Cante os Salmos sem medo e rejeição, mas com gratidão a Deus e obedecendo à Sua Palavra!
“Mas também, se padecerdes por amor da justiça, sois bem-aventurados. E não temais com medo deles, nem vos turbeis” (1 Pedro 3:14).
[1] A coleção Salmos e Hinos, foi organizada pelo casal Dr. Robert Reid Kalley e Sarah Poulton Kalley, fundadores da Igreja Evangélica Fluminense, a primeira igreja evangélica em lingua portuguesa no Brasil no ano de 1855. Com salmos parafraseados e hinos, foi usada pela primeira vez em 17 de novembro de 1861, seis anos depois de sua chegada ao Brasil. Esta coleção foi a primeira coletânea de hinos evangélicos em lingua portuguesa organizada no Brasil.
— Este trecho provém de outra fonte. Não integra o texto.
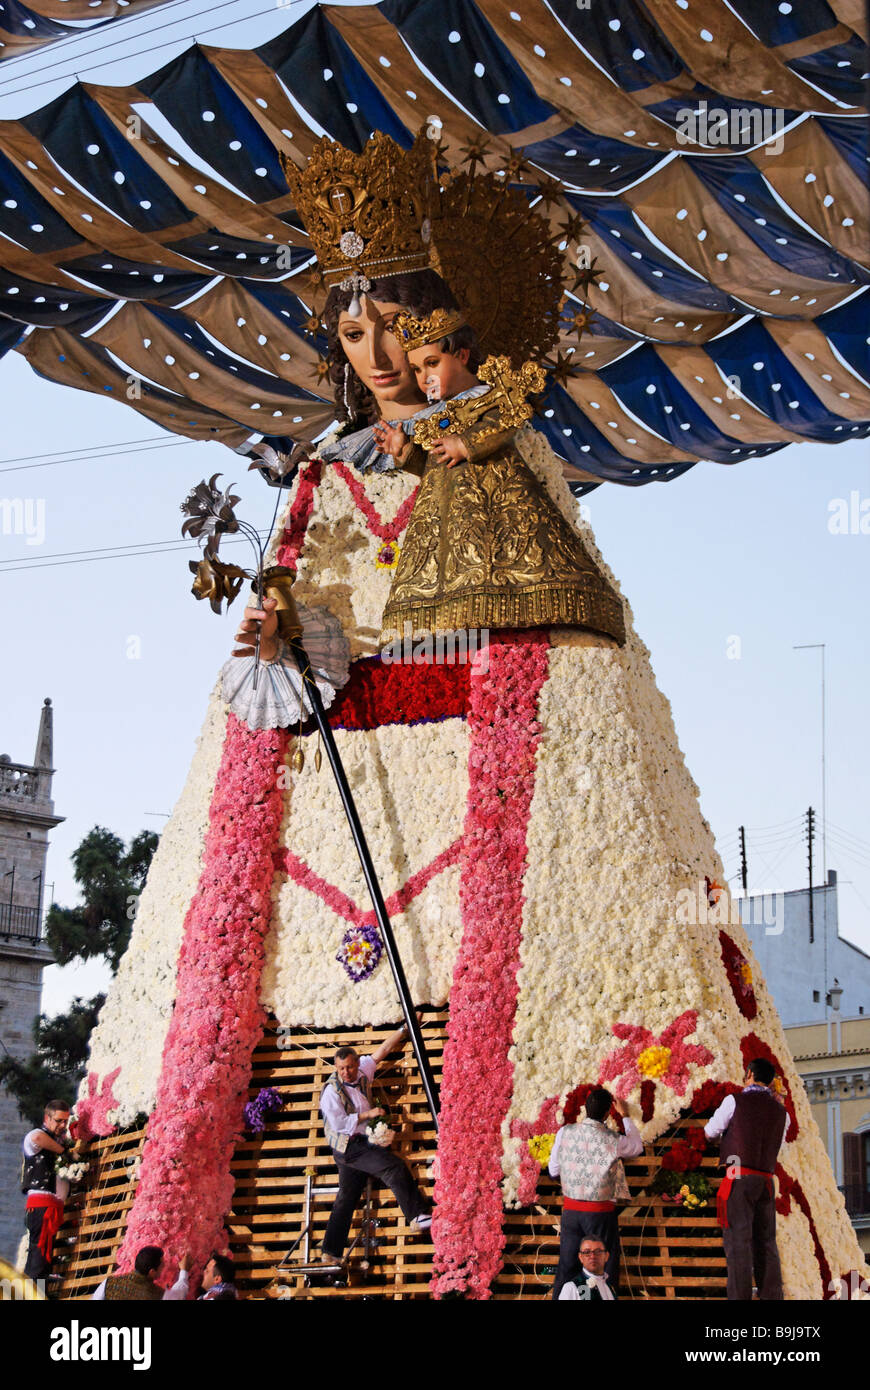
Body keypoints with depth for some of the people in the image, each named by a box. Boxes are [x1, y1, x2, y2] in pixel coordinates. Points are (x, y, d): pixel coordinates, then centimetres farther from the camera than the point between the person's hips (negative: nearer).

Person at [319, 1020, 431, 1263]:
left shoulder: (362, 1074, 6)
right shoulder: (331, 1091, -13)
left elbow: (383, 1050, 12)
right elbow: (338, 1123, -18)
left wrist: (405, 1029, 10)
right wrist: (368, 1115, -16)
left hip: (360, 1145, 7)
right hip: (349, 1146, -7)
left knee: (346, 1198, 6)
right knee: (394, 1166, -17)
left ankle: (331, 1252, 8)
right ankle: (417, 1216, -13)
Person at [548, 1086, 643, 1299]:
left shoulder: (565, 1133, -7)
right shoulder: (612, 1140, -15)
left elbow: (553, 1170, 4)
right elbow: (637, 1147, 8)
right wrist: (625, 1116, 18)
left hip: (570, 1210, 3)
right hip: (600, 1212, -3)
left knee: (566, 1265, 13)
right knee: (606, 1268, 10)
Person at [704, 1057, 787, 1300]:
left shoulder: (735, 1101, -3)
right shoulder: (780, 1111, 13)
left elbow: (710, 1132, 7)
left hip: (740, 1179, -5)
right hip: (766, 1180, 5)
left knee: (738, 1239, -8)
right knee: (765, 1242, 9)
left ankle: (740, 1296, -14)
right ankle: (772, 1296, 6)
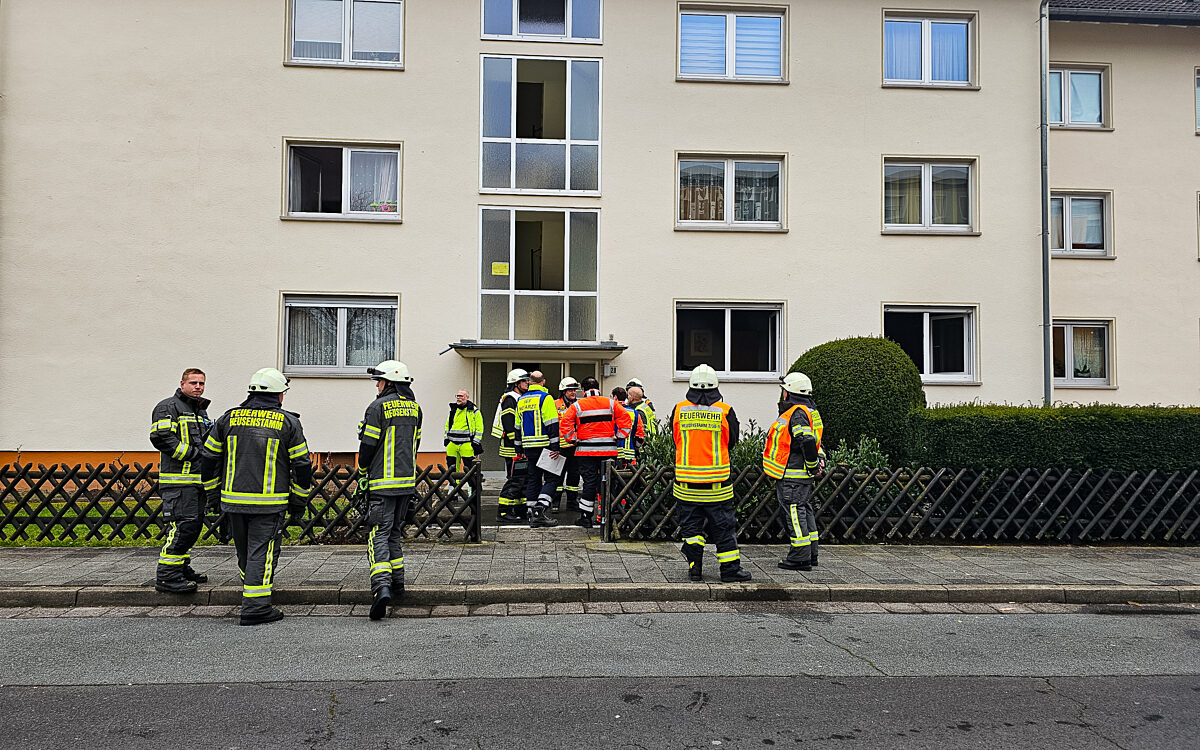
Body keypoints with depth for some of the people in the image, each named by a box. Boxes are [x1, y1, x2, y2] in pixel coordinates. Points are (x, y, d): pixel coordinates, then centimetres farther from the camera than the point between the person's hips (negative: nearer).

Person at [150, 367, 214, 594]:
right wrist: (192, 453, -19)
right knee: (182, 524, -14)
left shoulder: (201, 411, 23)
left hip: (197, 478, 9)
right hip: (178, 477, -9)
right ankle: (166, 576, -10)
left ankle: (181, 568, 24)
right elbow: (160, 437, -18)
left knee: (195, 524, 12)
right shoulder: (168, 407, -5)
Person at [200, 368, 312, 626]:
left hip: (233, 499, 4)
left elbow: (209, 458, 12)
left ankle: (253, 595, 36)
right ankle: (255, 606, -4)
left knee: (245, 552, 19)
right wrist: (298, 501, 9)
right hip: (269, 503, -4)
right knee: (263, 552, 0)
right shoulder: (288, 422, -2)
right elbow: (302, 464, -1)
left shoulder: (228, 418, 8)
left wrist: (213, 495, 20)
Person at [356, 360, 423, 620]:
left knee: (379, 535, -8)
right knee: (395, 531, 19)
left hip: (383, 483, -7)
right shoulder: (414, 407, 10)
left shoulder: (378, 407, -11)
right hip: (407, 481, 7)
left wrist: (362, 473, 5)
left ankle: (381, 587, -23)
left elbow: (368, 444, -11)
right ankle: (397, 582, 24)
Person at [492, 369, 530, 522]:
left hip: (522, 448, 10)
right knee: (514, 480, -9)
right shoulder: (509, 399, -12)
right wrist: (518, 448, -23)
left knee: (523, 479, 12)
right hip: (513, 449, -10)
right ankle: (503, 512, -4)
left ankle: (521, 510, 20)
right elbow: (510, 426, -20)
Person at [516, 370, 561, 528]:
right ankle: (540, 511, -15)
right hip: (544, 445, -6)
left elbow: (518, 427, 18)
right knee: (551, 479, -1)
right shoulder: (545, 398, -8)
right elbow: (552, 424, -14)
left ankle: (531, 514, 10)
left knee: (533, 479, 12)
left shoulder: (521, 400, 14)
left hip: (529, 447, 6)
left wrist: (520, 449, 23)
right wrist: (555, 447, -13)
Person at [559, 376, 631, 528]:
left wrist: (573, 440, 0)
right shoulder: (610, 403, 6)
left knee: (589, 482, 3)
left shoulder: (577, 406, 1)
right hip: (609, 450, 1)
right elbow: (625, 418, 2)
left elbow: (566, 423, -7)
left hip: (586, 451, -1)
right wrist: (618, 436, 4)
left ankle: (585, 517, 4)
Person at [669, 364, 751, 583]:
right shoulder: (725, 412, -6)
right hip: (717, 483, -1)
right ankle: (730, 569, 13)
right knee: (724, 526, 8)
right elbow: (732, 443, 7)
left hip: (686, 481, 1)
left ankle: (695, 566, 11)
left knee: (691, 525, 13)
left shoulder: (679, 410, -2)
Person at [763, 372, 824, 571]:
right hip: (803, 476, 11)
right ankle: (810, 554, 23)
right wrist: (817, 461, 13)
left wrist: (813, 466, -17)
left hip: (792, 476, -11)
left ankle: (800, 558, -4)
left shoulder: (797, 414, -17)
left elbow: (808, 442, -26)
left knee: (795, 512, -7)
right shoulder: (809, 411, 18)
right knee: (805, 511, 15)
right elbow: (812, 441, 20)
Também foi primeiro hinário usado por diversas denominações.
[2] “Os salmos nos incitam a louvar a Deus, orar a ele, meditar nas suas obras a fim de que os amemos, temamos, honremos e o glorificamos. O que Santo Agostinho diz é totalmente verdade; a pessoa não pode cantar nada mais digno de Deus do que aquilo que recebermos dele” (Calvino).